I got up late because I like sleeping in a bit on Mondays. I like savouring that tiny bit of fact that I did not have to get up early before sunrise and get dressed and endure the road traffic to get to an office I could not leave until after sunset.
It's going to be a long day but it will be a long studio day. I've put on a favourite pair of soft pants with a cat-printed shirt (that my late grandma has given me) for doing various work with, including clearing the studio of accumulated clutter from the dayjob weeks and getting back into painting.
I'll have to stay put in the house until the next paycheck comes in. (My Thor Ragnarok date this week is on the rocks.) The October bills have come in.
But I will not regret or feel guilty about buying myself a can of spiced tea yesterday (or the jar of Colombian coffee that accompanied it).
You'll find me writing more now. The first few days, even weeks, will be mostly mundane things. Tediousness of my daily life. Eventually I'll find that the floor beneath my feet have started to get rough with scattered leaves, and the hard cement gives way to wood, and then softer earth. Eventually I'll be able to speak forest language again. Maybe this time I can stay longer. Maybe this time I can stay for good. Maybe this is where I need to stay put to be found.
My dad wanted to have lunch out and we ended up staying in the malls until seven in the evening. It’s a thing here, to hang out in the malls for whatever reason (because it’s airconditioned and clean and bright and we don’t have decent parks). I made the most of it by:
- buying more watercolour paper and envelopes
- buying a vacuum insulated tumbler where I can have all my purchased beverages put in and I won’t have to use paper or plastic cups again (I even have my own reusable stainless steel straw)
- buying a lip brush so I can use up every bit of my favourite lipsticks and not have to buy new ones until everything’s all used up (the brush is inexpensive)

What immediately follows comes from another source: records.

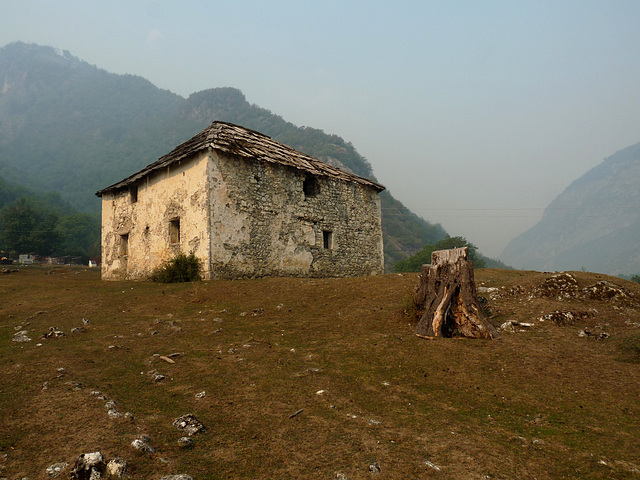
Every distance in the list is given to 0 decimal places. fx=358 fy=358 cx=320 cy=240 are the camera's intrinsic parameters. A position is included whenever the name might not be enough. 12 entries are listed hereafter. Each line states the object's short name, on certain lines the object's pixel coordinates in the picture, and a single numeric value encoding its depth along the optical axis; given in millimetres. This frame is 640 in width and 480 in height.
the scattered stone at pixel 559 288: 7523
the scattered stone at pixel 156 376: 4230
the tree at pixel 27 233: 45375
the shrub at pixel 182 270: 11836
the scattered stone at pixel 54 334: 5938
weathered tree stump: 5832
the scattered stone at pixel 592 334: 5555
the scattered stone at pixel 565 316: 6205
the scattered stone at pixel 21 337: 5750
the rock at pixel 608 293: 7102
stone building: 12125
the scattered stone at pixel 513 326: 6052
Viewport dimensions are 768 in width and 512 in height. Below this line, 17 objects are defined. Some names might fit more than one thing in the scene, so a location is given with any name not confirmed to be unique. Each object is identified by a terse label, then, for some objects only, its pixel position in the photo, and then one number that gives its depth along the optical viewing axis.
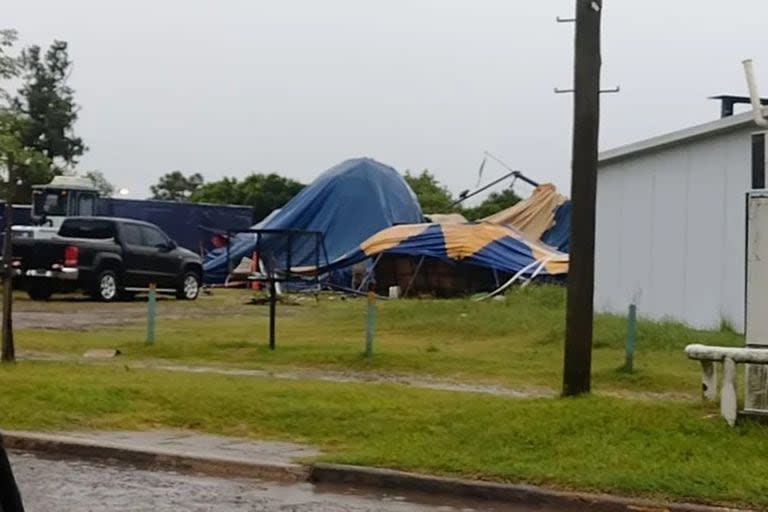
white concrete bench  9.84
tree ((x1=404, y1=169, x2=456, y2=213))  65.91
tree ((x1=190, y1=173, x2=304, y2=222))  67.56
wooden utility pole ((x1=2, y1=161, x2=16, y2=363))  13.55
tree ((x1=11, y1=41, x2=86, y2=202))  69.00
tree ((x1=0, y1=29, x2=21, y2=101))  20.09
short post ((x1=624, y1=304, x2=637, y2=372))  14.52
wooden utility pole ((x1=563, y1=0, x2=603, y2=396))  11.07
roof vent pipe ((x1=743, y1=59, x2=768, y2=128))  10.79
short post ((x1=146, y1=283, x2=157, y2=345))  17.31
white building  20.02
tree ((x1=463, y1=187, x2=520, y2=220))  55.59
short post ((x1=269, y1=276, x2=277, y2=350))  16.98
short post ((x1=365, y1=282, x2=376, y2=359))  15.68
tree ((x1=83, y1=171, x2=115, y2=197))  69.15
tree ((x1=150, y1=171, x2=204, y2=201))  92.91
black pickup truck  27.83
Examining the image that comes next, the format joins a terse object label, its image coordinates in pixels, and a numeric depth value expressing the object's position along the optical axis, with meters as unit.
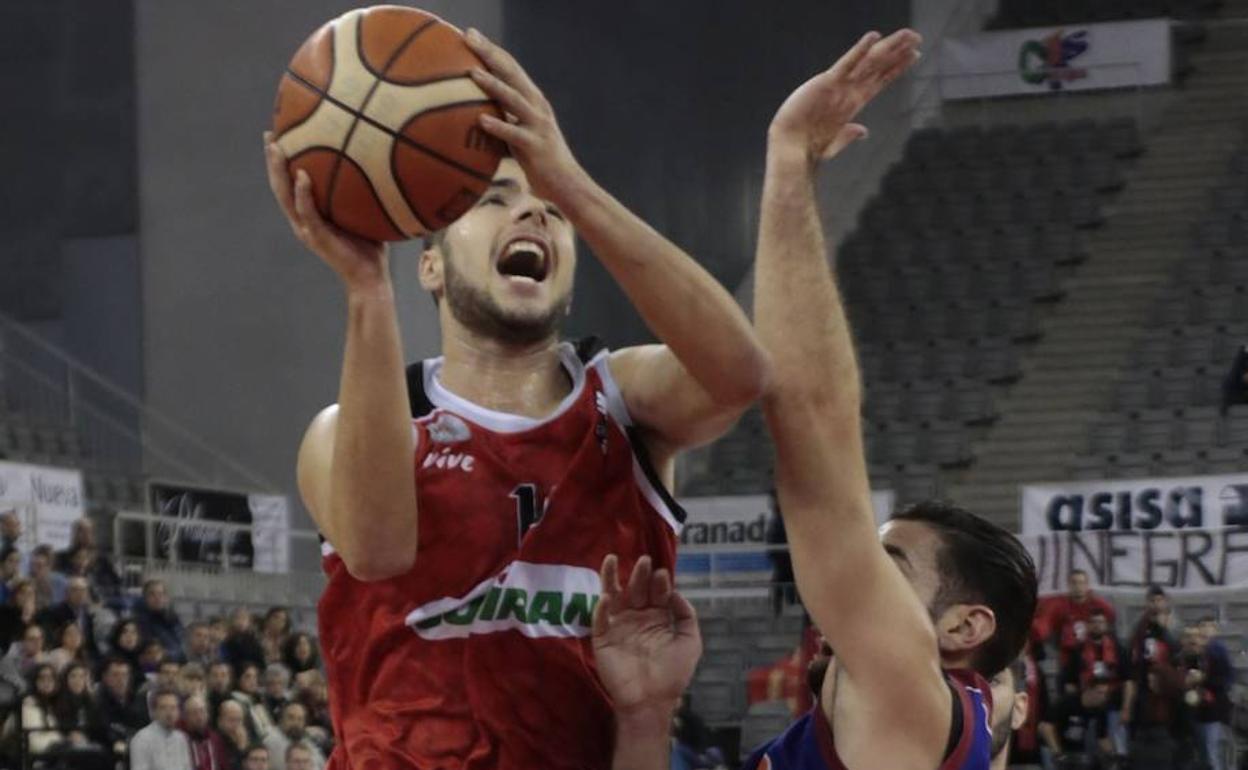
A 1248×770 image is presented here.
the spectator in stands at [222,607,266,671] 12.83
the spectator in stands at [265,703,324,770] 11.56
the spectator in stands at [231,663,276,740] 11.54
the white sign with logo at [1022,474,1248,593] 14.57
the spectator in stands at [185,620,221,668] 12.66
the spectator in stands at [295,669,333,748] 12.53
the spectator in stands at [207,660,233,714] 11.80
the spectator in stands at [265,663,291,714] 12.50
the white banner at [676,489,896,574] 16.38
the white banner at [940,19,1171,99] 21.95
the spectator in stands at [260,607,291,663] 13.12
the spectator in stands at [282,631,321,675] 13.05
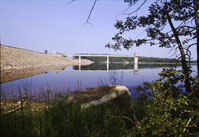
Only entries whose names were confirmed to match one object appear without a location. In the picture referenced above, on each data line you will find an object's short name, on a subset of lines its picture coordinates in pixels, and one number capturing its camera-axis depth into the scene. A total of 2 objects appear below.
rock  5.60
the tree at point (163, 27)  3.00
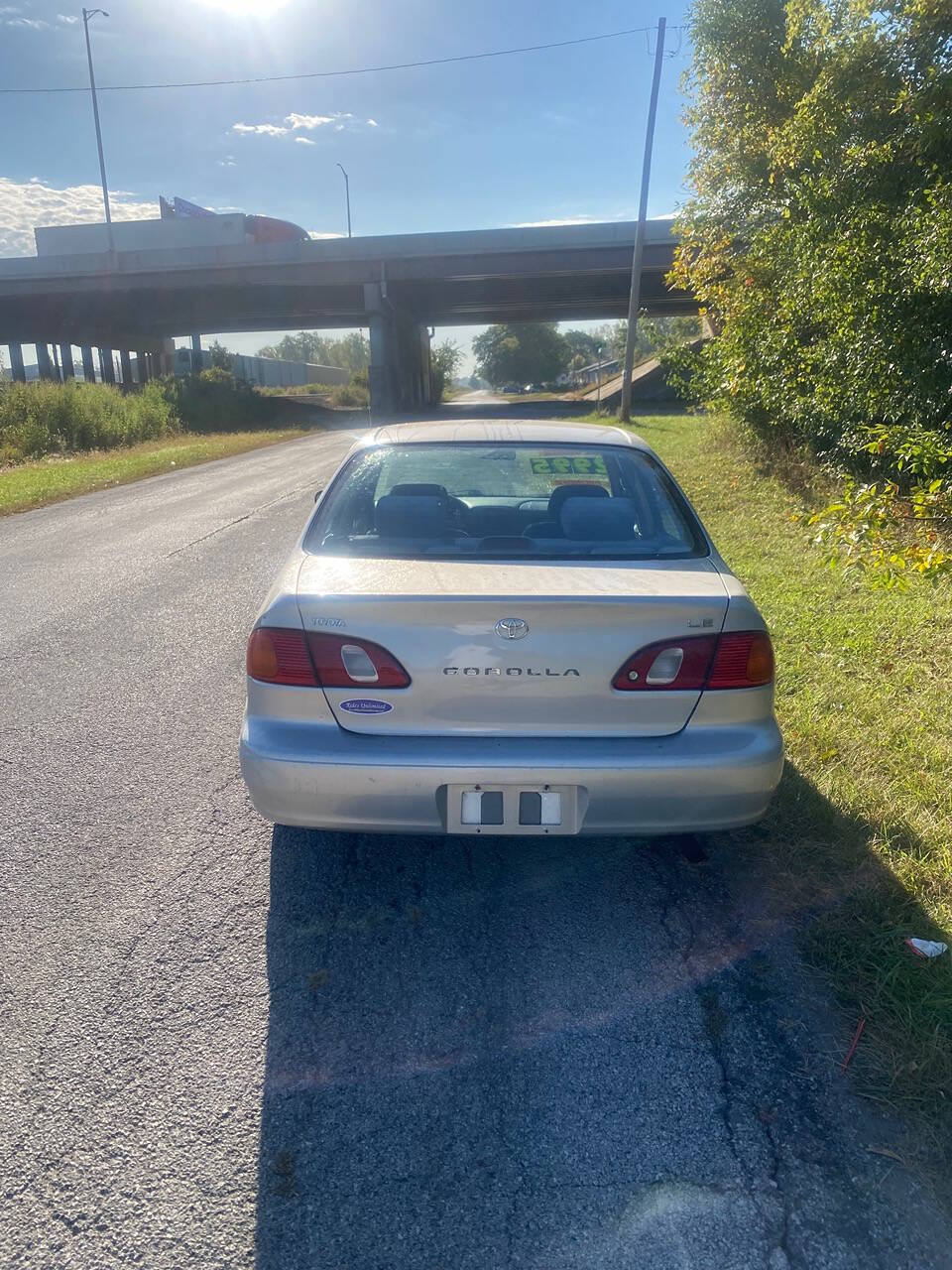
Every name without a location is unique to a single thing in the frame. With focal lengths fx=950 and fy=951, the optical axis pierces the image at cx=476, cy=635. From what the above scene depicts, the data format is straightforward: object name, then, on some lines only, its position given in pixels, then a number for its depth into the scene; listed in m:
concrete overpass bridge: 37.03
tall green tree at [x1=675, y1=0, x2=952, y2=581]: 7.44
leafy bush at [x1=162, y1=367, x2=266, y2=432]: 36.66
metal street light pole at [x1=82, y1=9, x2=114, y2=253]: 40.38
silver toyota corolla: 2.82
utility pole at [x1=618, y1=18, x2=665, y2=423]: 25.06
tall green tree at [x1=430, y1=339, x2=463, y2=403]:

- discovering and buying two packs of cotton twine (each pack has 3 balls for only $1 per pack) which I plan to use for packing orders as well as art material for my mixed media paintings
My sister and I also took our time having coffee and dessert.
In the process I walked more than 10,000 steps according to my Health App tracker.
So now I’m reorganising my to-do list. A fresh restart tomorrow of what I had intended to do today.